China unexpectedly posted a trade surplus in March, as import growth slowed significantly despite government's efforts to shift towards domestic consumption-led economic growth.

The latest figures from the General Administration of Customs showed Tuesday that trade balance was in a surplus of $5.35 billion in March compared to a $3.15 billion deficit expected by economists.

In February, the balance was in a deficit of $31.48 billion, the first shortfall in a year and the highest since 1989.

During March, exports surged 8.9 percent year-on-year, faster than the expected 7 percent growth. This was nonetheless, weaker than the 18.4 percent annual growth reported for February.

At the same time, imports rose 5.3 percent, weaker than the 9 percent expansion forecast by economists. This was sharply slower than February's 39.6 percent expansion.

The Chinese economy expanded 8.9 percent in the fourth quarter, the slowest pace in more than two years as a result of sluggish external demand. The economy would have expanded 8.4 percent in the first quarter of 2012, Zhang Xiaoqiang, a senior official with the National Development and Reform Commission said last week.

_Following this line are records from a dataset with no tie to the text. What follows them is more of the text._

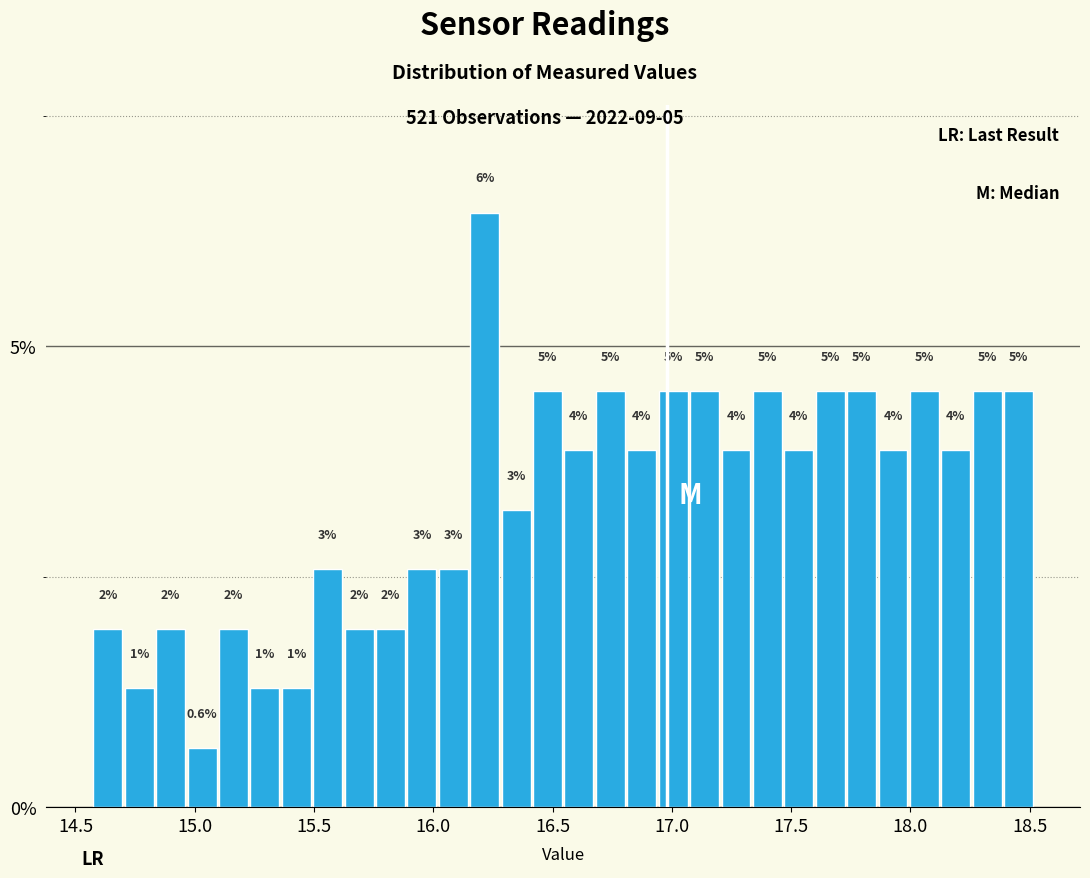

Read against the x-axis, roughly where is the centre of the tallest bar?

16.20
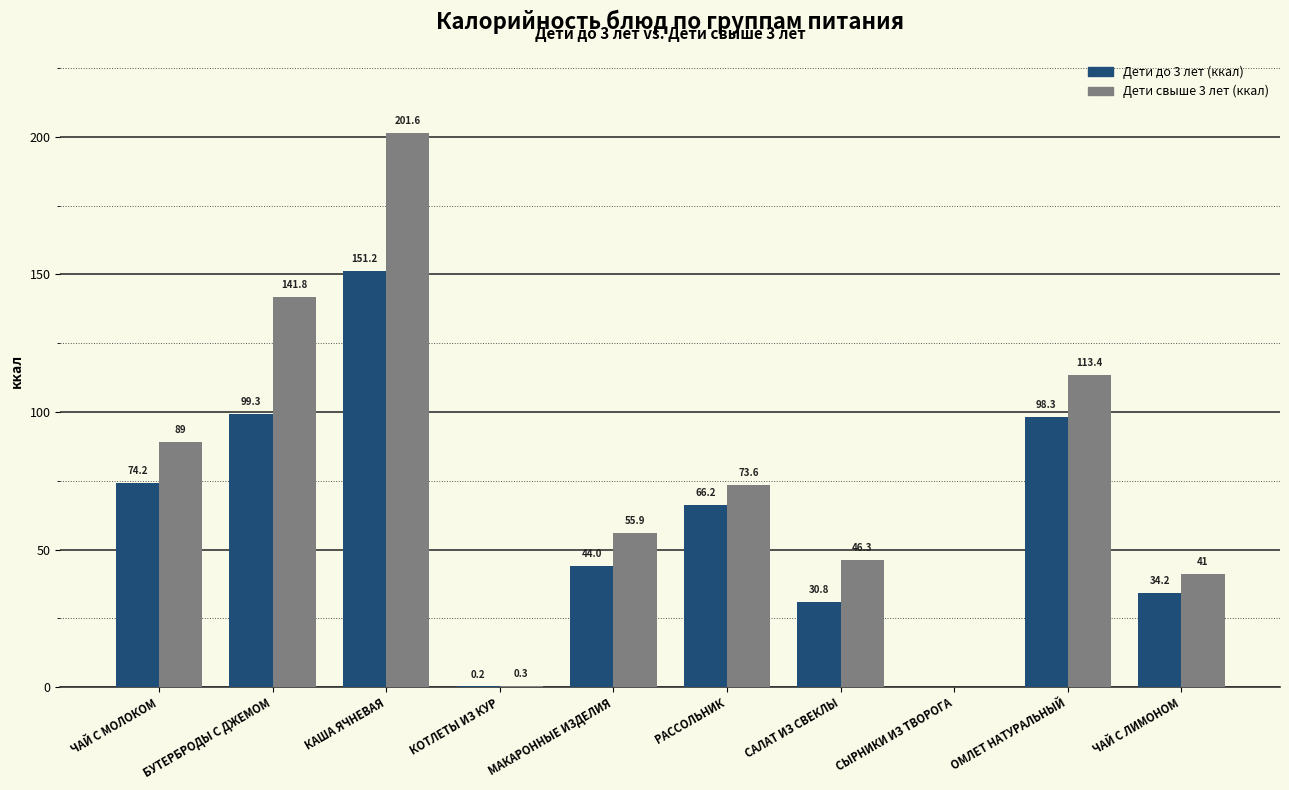

What is the maximum value for Дети свыше 3 лет (ккал)?

201.6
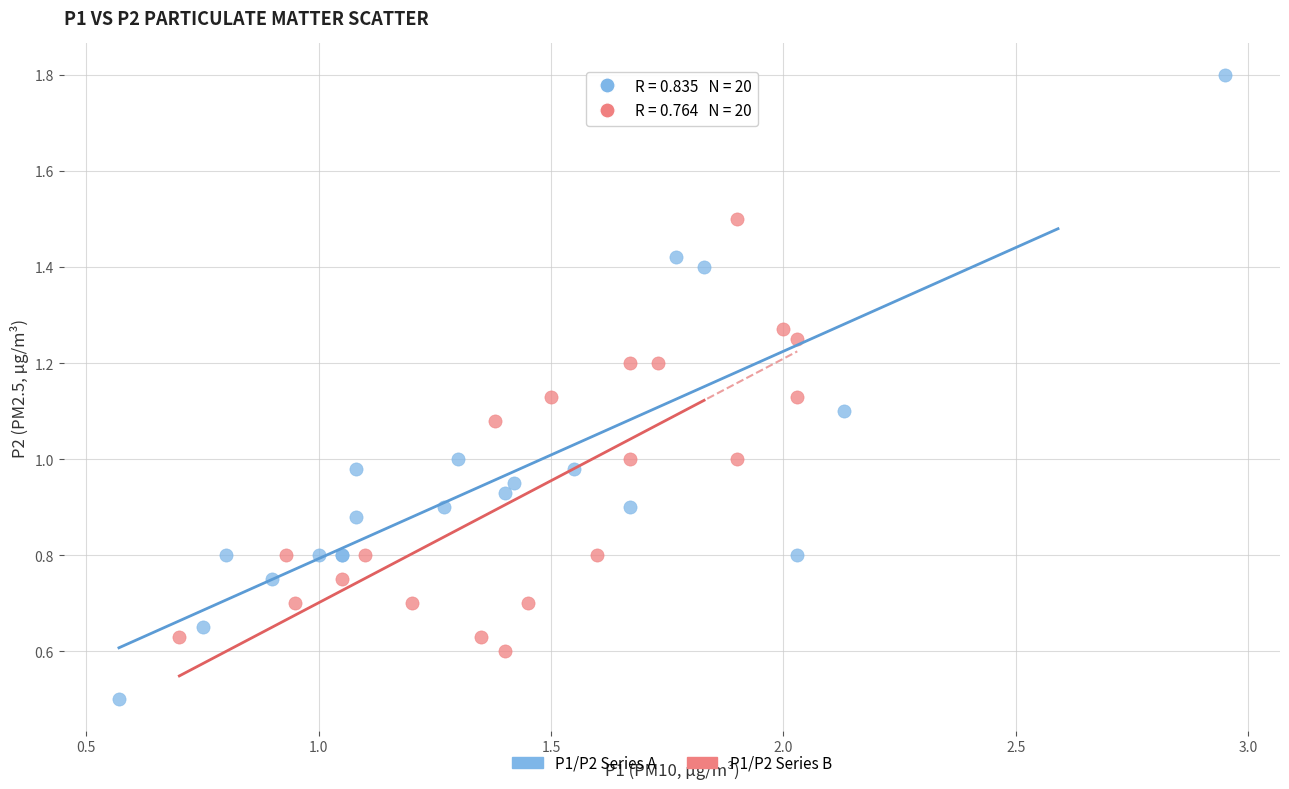

Which series contains the lowest Y value?

P1/P2 Series A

The National Bureau of Statistics is slated to release the first quarter GDP figures on Friday and economists forecast an 8.4 percent growth for the period.

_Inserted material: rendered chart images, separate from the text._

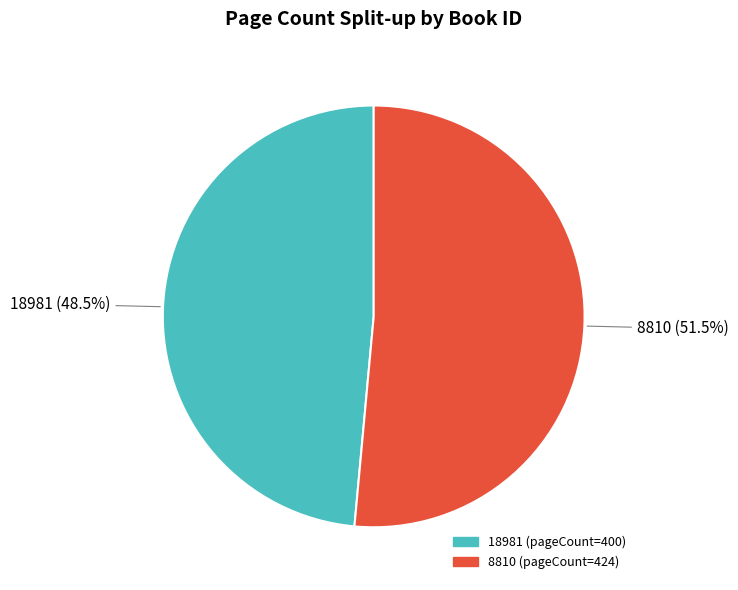

Is it true that 8810 is 63% of the pie?

False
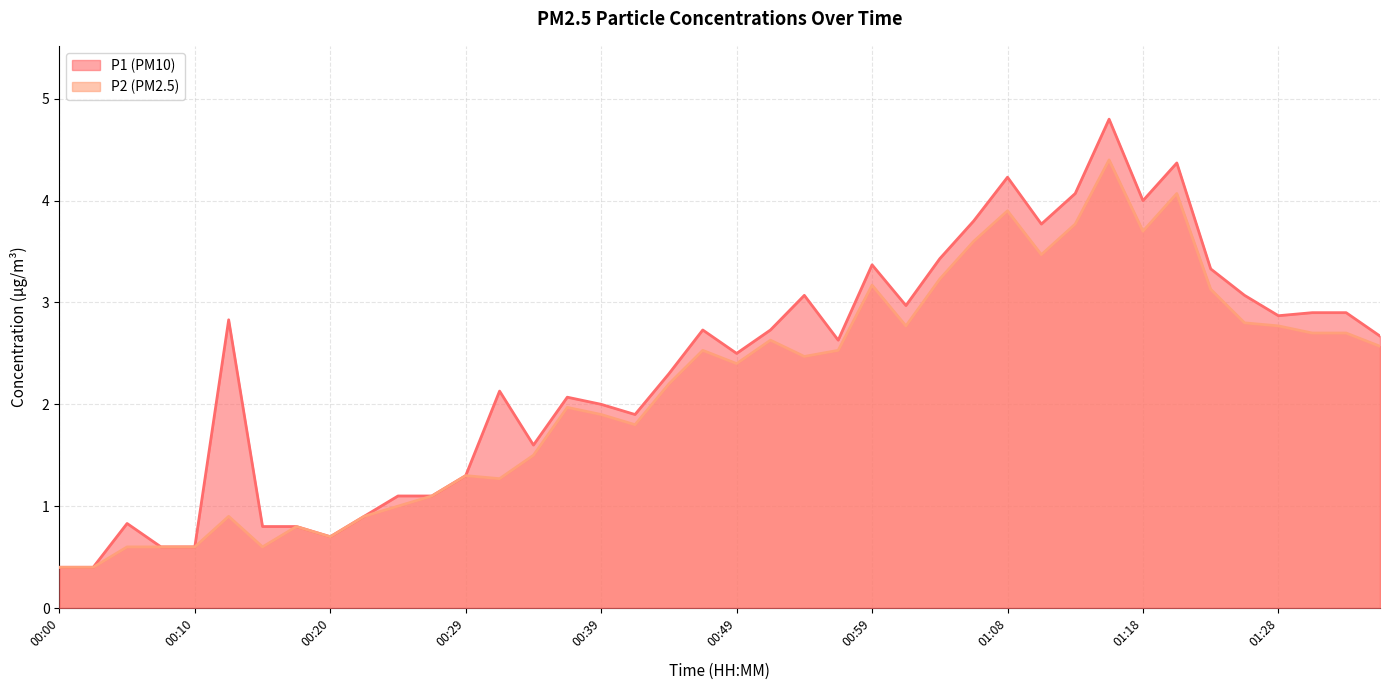

Which series has the largest range (max minus min)?

P1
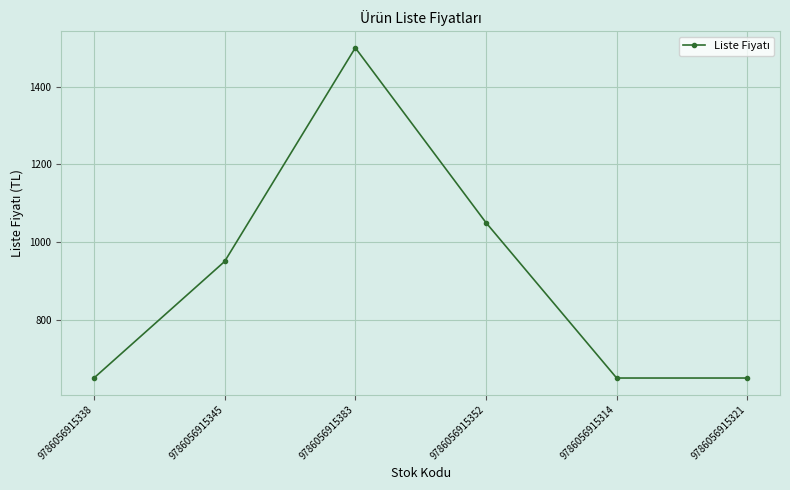

Between 9786056915345 and 9786056915352, which is larger?

9786056915352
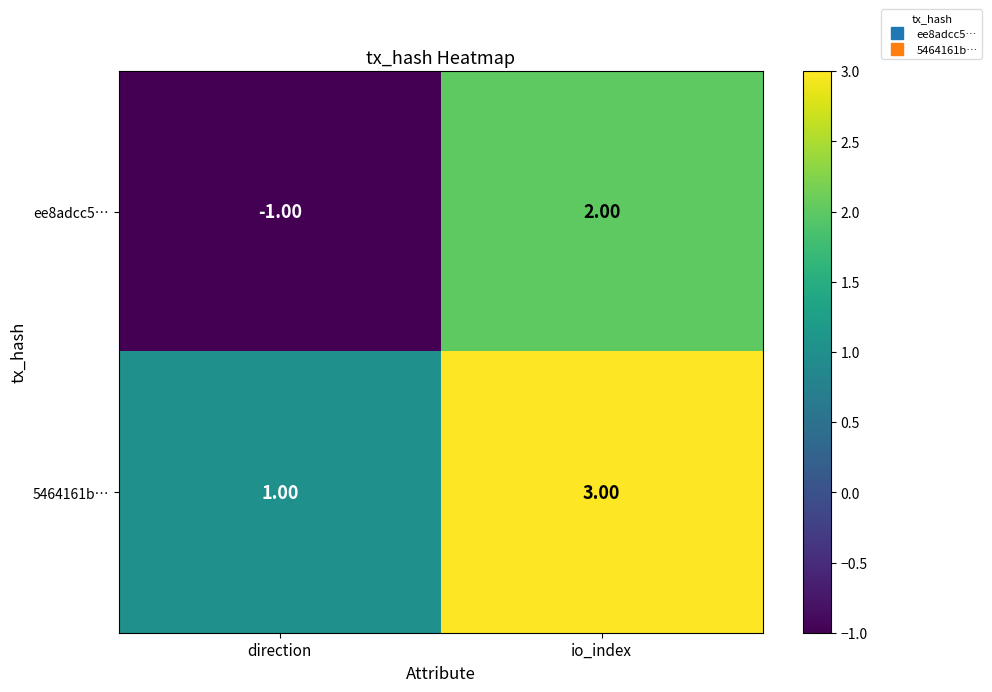

Which series has the largest total across all categories?

5464161b…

The latest purchasing managers' survey results for the manufacturing sector indicated a possible slowdown in economic growth during the first three months of this year. According to the survey, China's manufacturing sector shrank for a fifth consecutive month in March, amid a combination of sluggish export new orders and softening domestic demand.

In its latest policy easing move, the People's Bank of China cut the reserve requirement rate for all commercial banks by 50 basis points for the second time in three months in February to boost lending amid sluggish economic growth.

Despite softening economic activity, the central bank refrained from an interest rate reduction this year due to persistent inflationary pressures. According to official data released yesterday, inflation rebounded to 3.6 percent in March from a 20-month low of 3.2 percent in February, dimming the prospects of further monetary easing.

China now targets 7.5 percent economic growth this year, lower than the previous target of 8 percent. The economy expanded 9.2 percent in 2011 and 10.4 percent in 2010.